┏━━

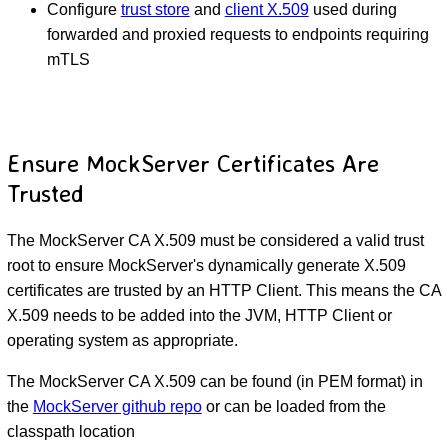
Configure
trust store
and
client X.509
used during
forwarded and proxied requests to endpoints requiring
mTLS
Ensure MockServer Certificates Are
Trusted
The MockServer CA X.509 must be considered a valid trust
root to ensure MockServer's dynamically generate X.509
certificates are trusted by an HTTP Client. This means the CA
X.509 needs to be added into the JVM, HTTP Client or
operating system as appropriate.
The MockServer CA X.509 can be found (in PEM format) in
the
MockServer github repo
or can be loaded from the
classpath location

┗━━

PROBLEM DETAILS.
With the entries above as the source, set down exactly the lines from the one holding "X.509 needs to" through the last line, both ends included.

RESPONSE.
X.509 needs to be added into the JVM, HTTP Client or
operating system as appropriate.
The MockServer CA X.509 can be found (in PEM format) in
the
MockServer github repo
or can be loaded from the
classpath location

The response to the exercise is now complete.